The Journey Behind My Handwriting Generation Pipeline-2
So, as a continuation of my previous blog...
https://ssbb3.hashnode.dev/ssbb4
After submitting my document with its 240 FID and 50 Inception score to multiple journals, I started getting rejections—one after another, all without any comments. That's when I truly understood that publishing a paper can be even harder than writing one. After three or four of these rejections, I began questioning my own writing. I finally showed the reviews to my guide, and her feedback was a game-changer. She pointed out that my methodology was too textual; journals needed a stronger mathematical foundation, explaining the why through equations, not just words.
While editing the methodology section, I was forced to take a harder look at why the rendered images had such a high FID. The execution seemed fine, but the results were mediocre, and I realized my approach lacked a clear, highlighted novelty. What exactly was my unique contribution? I started debugging from the top. The YOLO part was solid, so I focused on what came after. I realized that the Contour-based Region Proposal Network I'd built was actually a key innovation, but in my first draft, I'd mentioned it so casually that readers completely missed its significance.
So, I made a tough decision: I ripped everything apart and started from scratch. I removed the GANs and U-Net entirely, determined to find something new that would deliver the human-like handwriting structure I had originally imagined. But my mind went completely blank. When you need to learn, you have to explore, so I went back to the papers I'd cited in my related work section and actually read them properly. The clarity I got was insane.
I created a detailed table comparing what previous papers had done. That's when the idea hit me. In my original pipeline, I was sending images to the GAN after CMA-ES, and then to the U-Net, which gave us unsatisfying results. What if I flipped it? What if, after CMA-ES, I sent the results to the U-Net first, and then fed those precise masks directly into the GAN?
Man... the moment I thought of it, I had a feeling it would work. But the thought of investing another 1-3 weeks only to get mediocre results again was daunting. Then, another boom why not integrate the U-Net directly into the GAN's generator? We could feed the real masks into the GAN and have it learn to generate fake masks. But after reading more, I knew that to prove something new is better, you need a strong "why." So, I introduced a Genetic Algorithm for dynamic weight calculation, which would both power our ablation studies and give us the undeniable novelty we needed.

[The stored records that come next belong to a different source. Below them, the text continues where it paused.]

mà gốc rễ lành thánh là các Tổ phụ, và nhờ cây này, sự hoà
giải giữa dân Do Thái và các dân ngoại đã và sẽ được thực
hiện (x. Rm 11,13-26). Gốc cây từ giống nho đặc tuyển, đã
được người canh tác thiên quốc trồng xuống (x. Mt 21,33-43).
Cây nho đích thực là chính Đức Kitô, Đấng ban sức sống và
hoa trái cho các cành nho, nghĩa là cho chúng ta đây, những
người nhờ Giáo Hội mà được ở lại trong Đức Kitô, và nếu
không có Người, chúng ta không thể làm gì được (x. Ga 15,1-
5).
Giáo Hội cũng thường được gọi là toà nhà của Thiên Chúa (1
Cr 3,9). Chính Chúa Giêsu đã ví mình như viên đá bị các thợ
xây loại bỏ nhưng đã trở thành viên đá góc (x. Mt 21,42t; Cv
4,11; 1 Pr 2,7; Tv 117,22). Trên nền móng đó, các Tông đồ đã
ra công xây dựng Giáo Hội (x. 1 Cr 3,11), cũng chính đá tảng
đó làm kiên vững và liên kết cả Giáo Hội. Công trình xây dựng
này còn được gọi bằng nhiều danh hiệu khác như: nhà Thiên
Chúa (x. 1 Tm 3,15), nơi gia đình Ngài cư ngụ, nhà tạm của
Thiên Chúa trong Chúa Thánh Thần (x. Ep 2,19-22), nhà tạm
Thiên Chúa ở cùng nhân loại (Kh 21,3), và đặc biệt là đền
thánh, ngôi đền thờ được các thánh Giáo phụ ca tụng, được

And guess what? It worked like my grandma's herbal tea slow, steady, and miraculously effective. The initial epochs showed a promising 214 FID, but this time, I was confident. After about 200 epochs, it plummeted to 0.01! We ended up training two GAN models: one focusing on the entire character image and another specializing only on the character's edges. Both achieved what I'd call state-of-the-art results, with FID scores consistently below 10.
When I finally rendered the text, it was a mirror image of the input handwriting style. The metrics were fantastic—the final generated output settled at an FID of 31 (and yes, I don't know why it's not 0.01 anymore, please don't ask!). I tested it with various input styles, and every time, it generated cool, realistic outputs. All the metrics I needed were finally where they should be.
I rewrote the entire document with this new clarity, boldly highlighting my novel pipeline and directly comparing my results with existing research. This journey created two completely different versions of the same paper idea, proving that just changing the pipeline can fundamentally change your output. And that's the story of how persistence, a guide's sharp eye, and a complete rebuild led to the results I was always proud to imagine.